Umsatzsteuer bei gekündigtem Werkvertrag für nicht erbrachte Leistungen?

von Lieb Rechtsanwälte

Ein Beitrag von RA Dr. Klaus Lieb, FA für Medizinrecht, FA für Handels- und Gesellschaftsrecht

Kündigt der Besteller bis zur Vollendung des Werkes den Vertrag, ist der Unternehmer nach § 649 Satz 2 BGB (vormals § 648 Satz 2 BGB) berechtigt, die vereinbarte Vergütung zu verlangen; er muss sich jedoch dasjenige anrechnen lassen, was er infolge der Aufhebung des Vertrages an Aufwendungen erspart oder durch anderweitige Verwendung seiner Arbeitskraft erwirbt oder zu erwerben böswillig unterlässt.

Es stellt sich die Frage, ob Umsatzsteuer für die nicht ausgeführten Leistungen anfällt.

Mit Urteil vom 22.11.2007, Az.: VII ZR 83/05, stellte der BGH fest, dass es bei diesem Teil der Vergütung an einer Gegenleistung fehlt. Für den gekündigten Teil der Leistung werde keine Vergütung gezahlt, die als Entgelt im Sinne von § 10 Abs. 1 UStG anzusehen sei. In der Vergütung für den kündigungsbedingt nicht ausgeführten Teil der Leistung sei eher eine Entschädigung als eine Vergütung zu sehen.

Das Finanzgericht Niedersachsen wendet sich in seinem Urteil vom 28.02.2019, Az.: 5 K 214/18, gegen die Rechtsprechung des BGH. Nach der gesetzlichen Regelung könne der Unternehmer für nicht erbrachte Leistungen die vereinbarte Vergütung verlangen.
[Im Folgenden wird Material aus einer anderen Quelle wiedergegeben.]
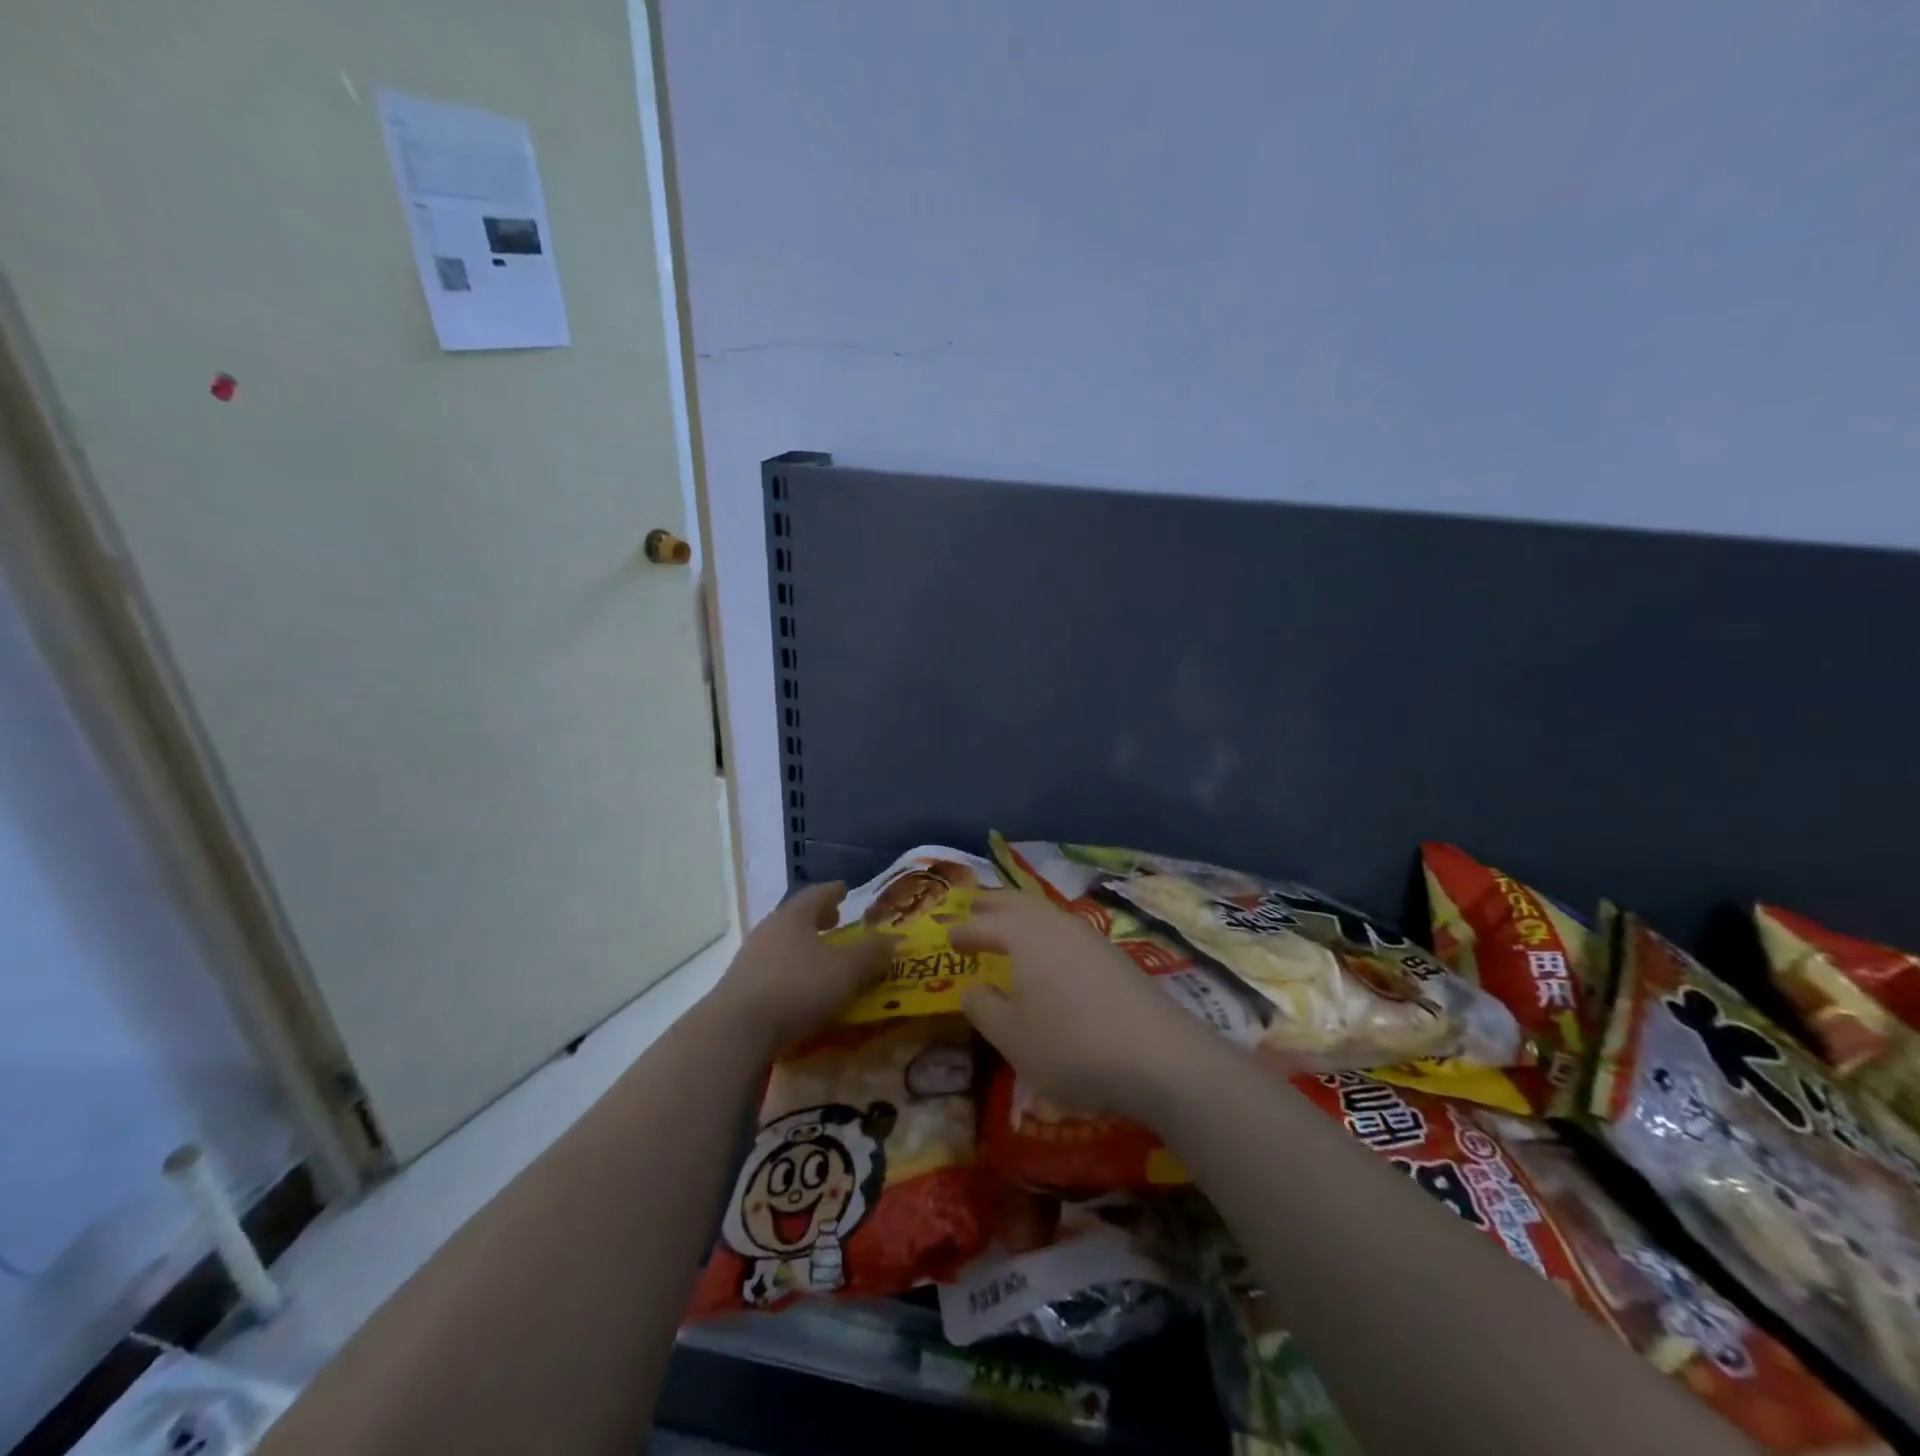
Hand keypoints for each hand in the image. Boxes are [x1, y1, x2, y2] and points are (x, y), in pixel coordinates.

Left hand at [707, 882, 892, 1057]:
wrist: (736, 1033)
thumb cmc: (797, 988)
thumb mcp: (847, 970)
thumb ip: (872, 954)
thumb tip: (894, 939)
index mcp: (793, 917)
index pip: (816, 895)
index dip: (833, 892)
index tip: (844, 889)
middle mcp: (768, 932)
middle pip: (795, 919)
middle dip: (817, 920)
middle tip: (835, 922)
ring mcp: (749, 962)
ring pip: (782, 946)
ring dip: (803, 949)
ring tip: (821, 960)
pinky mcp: (740, 992)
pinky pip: (773, 973)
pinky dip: (791, 974)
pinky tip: (801, 991)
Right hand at [950, 891, 1225, 1123]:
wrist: (1159, 1056)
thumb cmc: (1072, 1046)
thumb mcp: (1013, 1037)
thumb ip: (984, 1007)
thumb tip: (972, 987)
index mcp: (1024, 936)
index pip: (984, 924)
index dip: (963, 930)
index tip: (947, 935)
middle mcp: (1055, 924)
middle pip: (1017, 903)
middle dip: (992, 904)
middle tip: (973, 907)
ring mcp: (1089, 936)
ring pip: (1045, 913)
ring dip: (1021, 913)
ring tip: (1007, 924)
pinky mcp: (1113, 955)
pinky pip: (1066, 929)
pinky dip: (1045, 930)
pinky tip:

Hieraus leitet das Finanzgericht ab, dass alle Beträge, die der Unternehmer von dem Besteller erhält, als Vergütung und somit insgesamt als Entgelt im Sinne des Umsatzsteuerrechts zu sehen sind. Folglich sei auch auf den gekündigten Teil der Leistung Umsatzsteuer zu berechnen und zu zahlen.

Das beim Bundesfinanzhof unter dem Az.: VR 13/19 anhängige Revisionsverfahren läuft noch.

Praxishinweis:
Derzeit hat sich der Unternehmer noch an die Rechtsprechung des BGH zu halten und keine Umsatzsteuer auf die Vergütung wegen des gekündigten Teils der Leistung zu berechnen. Im Hinblick auf das laufende Revisionsverfahren sollte bei der Rechnungsstellung ausdrücklich vermerkt werden, dass der Unternehmer sich die Nachforderung der Umsatzsteuer für die Vergütung für den gekündigten Teil der Leistung vorbehält. Für den Fall eines Rechtsstreits ist ein entsprechender Feststellungsantrag zu stellen.